A beautiful example of a catalyst for action for some companies currently may be, for example, a significant reduction in supply in the field of microchips, which significantly penetrates primarily into the automotive industry, but also into many other sectors of the economy. Companies are now starting to look for alternatives for production or storage in Europe, so that in the future they no longer fall victim to a situation where they lose influence over the supply of key components from distant Asia and are also closer to their customers. Currently, companies such as Amazon, Tchibo, Bosch and many other companies use their premises in the Czech Republic for the purpose of supplying other European markets. "At the moment, as part of the nearshoring trend, we are looking for premises for a major car parts manufacturer or other manufacturing company from Western Europe. The goal of all clients is not to rely on a single supplier and to diversify their production or warehouse portfolio in Europe,” adds Narwa.

As for the costs of building and operating industrial real estate, the Czechia is still doing well compared to Western Europe - real estate construction is about 25% cheaper than Germany, rent is 20-30% less and personnel costs are often up to half lower.

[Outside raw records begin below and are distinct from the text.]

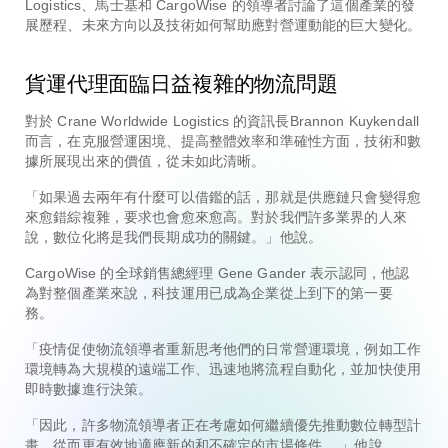
Logistics、馬士基和 CargoWise 的領導者討論了這個產業的發
展歷程、未來方向以及技術如何幫助應對營運動能的巨大變化。
貨運代理面臨日益複雜的物流問題
對於
Crane Worldwide Logistics 的資訊長
Brannon Kuykendall
而言，在克服營運困境、提高整體效率和準確性方面，技術和數
據所展現出來的價值，從未如此清晰。
「如果過去兩年有什麼可以借鑑的話，那就是供應鏈只會變得愈
來愈錯綜複雜，要求也會愈來愈高。對於我們許多業界的人來
說，數位化將是我們長期成功的關鍵。」他說。
CargoWise 的全球銷售總經理 Gene Gander 表示認同，他認
為對整個產業來說，科技運用已成為企業從上到下的第一要
務。
「疫情促使物流領導者重新思考他們的日常營運環境，例如工作
環境轉為大規模的遠端工作、迅速地將流程自動化，並加快使用
即時數據進行決策。
「因此，許多物流領導者正在考慮如何繼續優先推動數位轉型計
畫，從而更有效地適應新的和不確定的市場條件
。」他說。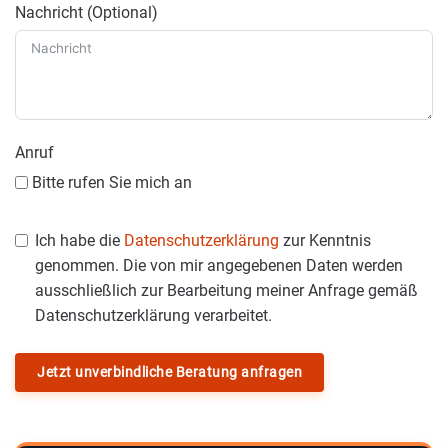
Nachricht (Optional)
Anruf
Bitte rufen Sie mich an
Ich habe die
Datenschutzerklärung
zur Kenntnis
genommen. Die von mir angegebenen Daten werden
ausschließlich zur Bearbeitung meiner Anfrage gemäß
Datenschutzerklärung verarbeitet.
Jetzt unverbindliche Beratung anfragen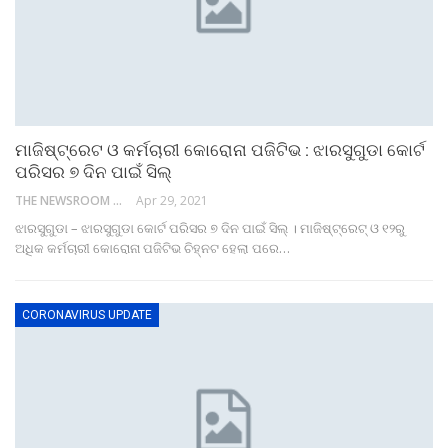
ମାଜିଷ୍ଟ୍ରେଟ ଓ କର୍ମଚାରୀ କୋରୋନା ପଜିଟିଭ : ଝାରସୁଗୁଡା କୋର୍ଟ
ପରିସର ୭ ଦିନ ପାଇଁ ସିଲ୍
THE NEWSROOM NETWORK
Apr 29, 2021
ଝାରସୁଗୁଡା – ଝାରସୁଗୁଡା କୋର୍ଟ ପରିସର ୭ ଦିନ ପାଇଁ ସିଲ୍ । ମାଜିଷ୍ଟ୍ରେଟ୍ ଓ ୧୨ରୁ
ଅଧିକ କର୍ମଚାରୀ କୋରୋନା ପଜିଟିଭ ଚିହ୍ନଟ ହେଲା ପରେ…
CORONAVIRUS UPDATE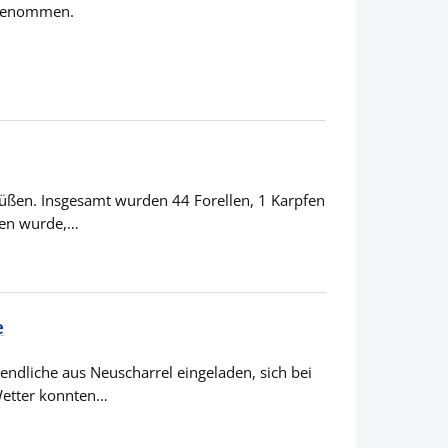
ngenommen.
grüßen. Insgesamt wurden 44 Forellen, 1 Karpfen
nen wurde,…
e
ndliche aus Neuscharrel eingeladen, sich bei
Wetter konnten…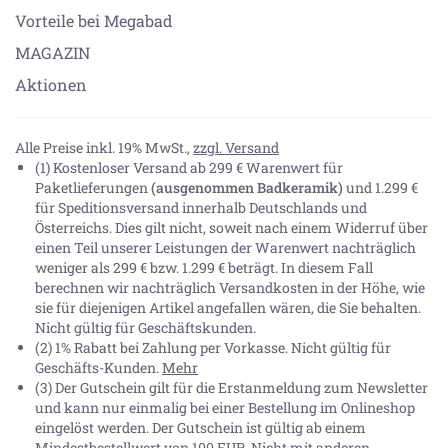
Vorteile bei Megabad
MAGAZIN
Aktionen
Alle Preise inkl. 19% MwSt.,
zzgl. Versand
(1) Kostenloser Versand ab 299 € Warenwert für
Paketlieferungen
(ausgenommen Badkeramik)
und 1.299 €
für Speditionsversand innerhalb Deutschlands und
Österreichs. Dies gilt nicht, soweit nach einem Widerruf über
einen Teil unserer Leistungen der Warenwert nachträglich
weniger als 299 € bzw. 1.299 € beträgt. In diesem Fall
berechnen wir nachträglich Versandkosten in der Höhe, wie
sie für diejenigen Artikel angefallen wären, die Sie behalten.
Nicht gültig für Geschäftskunden.
(2) 1% Rabatt bei Zahlung per Vorkasse. Nicht gültig für
Geschäfts-Kunden.
Mehr
(3) Der Gutschein gilt für die Erstanmeldung zum Newsletter
und kann nur einmalig bei einer Bestellung im Onlineshop
eingelöst werden. Der Gutschein ist gültig ab einem
Mindestbestellwert von 100 EUR. Nicht mit anderen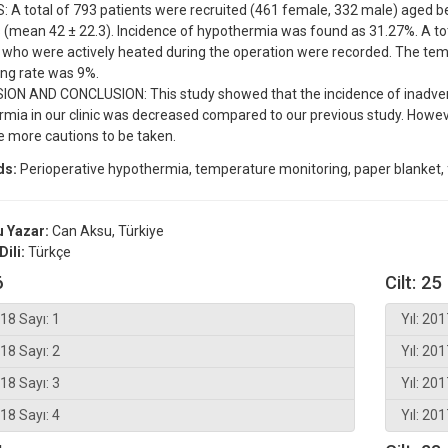
 A total of 793 patients were recruited (461 female, 332 male) aged
 (mean 42 ± 22.3). Incidence of hypothermia was found as 31.27%. A to
 who were actively heated during the operation were recorded. The te
ng rate was 9%.
ION AND CONCLUSION: This study showed that the incidence of inadver
mia in our clinic was decreased compared to our previous study. Howeve
e more cautions to be taken.
ds:
Perioperative hypothermia, temperature monitoring, paper blanket,
 Yazar:
Can Aksu, Türkiye
Dili:
Türkçe
6
Cilt: 25
018 Sayı: 1
Yıl: 201
018 Sayı: 2
Yıl: 201
018 Sayı: 3
Yıl: 201
018 Sayı: 4
Yıl: 201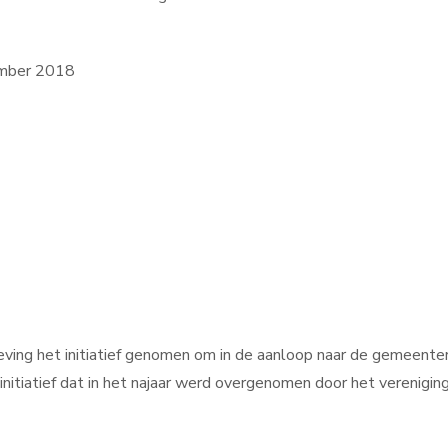
ember 2018
ng het initiatief genomen om in de aanloop naar de gemeente
 initiatief dat in het najaar werd overgenomen door het verenigin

Although rents for industrial space have been growing significantly recently, for premium space in the Czech Republic we are now hovering around the level from € 4.25 / m2 / month in less attractive locations to € 5.25 / m2 / month in so-called “hot spots”. “Which is Prague and Brno, while in neighboring Germany in the same category of real estate it is 6.00–7.00 € / m2 / month. The situation is similar in the area of ​​staff costs and in the case of construction work. While salaries as a production operator in the Czech Republic range between € 1,000 and € 1,500 / month, in Western Europe it is more than € 2,000–3,000 / month. In construction work, the rising price trend is evident in most countries, but again, for example, again in comparison with Germany, where the construction cost index has increased by 26% over the last five years, in the Czech Republic there has been a lower increase of 20%.